Conçu comme un polar, Reprends ton souffle est l'œuvre d'une passionnée de montagne, fille de Chamonix, qui avec malice mêle tout au long du roman fiction et réalité. A côté de ses héros de papier, nombre de personnages bien réels (comme Yann Giezendanner, routeur montagne de Météo France ou Elizabeth Hawley, archiviste basée à Katmandou ) tandis que le père de Mathieu et ses mensonges évoquent les zones d'ombre d'un Maurice Herzog, vainqueur controversé de l'Annapurna. Ultimes clins d'œil, les héros se plaisent à citer récits, films et figures de l'alpinisme, nous laissant à la fin du livre bien incapable de démêler cette ascension mouvementée d'autres expéditions. Seul bémol à ce roman réussi : sans doute emportée par l'escalade du plaisir, l'auteure a cru nécessaire d'illustrer les sentiments profonds de son couple par quelques scènes de sexe cru qui ne dépareilleraient un vieux SAS. Une façon de conjuguer le verbe grimper qui, à notre avis, ne s'imposait pas. F.D.
Mélanie Valier Reprends ton souffle Glénat, 260 pp., 19,95 €.
Récits d’en haut
C'est l'histoire d'un type qui «gratte la roche». Un grimpeur, donc. Adam Bielecki, star de l'alpinisme polonais y raconte ses exploits, ses joies, ses montagnes. «Les plus beaux moments d'alpinisme sont ceux où rien n'existe plus dans mon esprit que la conscience de mon corps et des quelques mètres de rocher autour de moi. Partant vers un sommet, je vais au-delà de ma peur […] dans un état de profonde concentration qui me purifie». Mais pourquoi font-ils tout cela, affrontent-ils ces dangers, risquent-ils leur vie? Zdzislaw Jan Ryn, psychiatre, donne une réponse dans le livre : «Dans toutes les situations extrêmes, l'homme atteint la limite de ses capacités et souvent la dépasse. En franchissant (ses) limites, on déclenche un ensemble de pathologies, comme une défense ultime devant un danger».
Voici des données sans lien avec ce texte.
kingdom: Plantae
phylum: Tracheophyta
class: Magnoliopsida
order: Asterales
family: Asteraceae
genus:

En réalité, ces «Conquérants de l'inutile», dixit l'alpiniste Lionel Terray, sont loin de faire n'importe quoi. «Toute participation à une expédition est une décision consciente, calculée selon ses capacités, ambition, force et compétences personnelles. Je ne connais personne, habituée des expéditions en haute montagne, qui entreprendrait des missions dépassant un risque calculé acceptable. Mais il arrive que les calculs soient erronés…», poursuit le journaliste grimpeur Zbyszek Piotrowicz.
De fait, dans cet ouvrage, on tombe et on se tue beaucoup, on perd ses doigts et ses orteils, on croise aussi un corps sur une paroi enveloppée de neige. Bref, on frissonne, mais on grimpe avec eux, 8000 après 8000. Une sensation rare. D.A.
Adam Bielecki Le gel ne me fermera pas les yeux, Guérin Paulsen, 300 pp., 25 euros.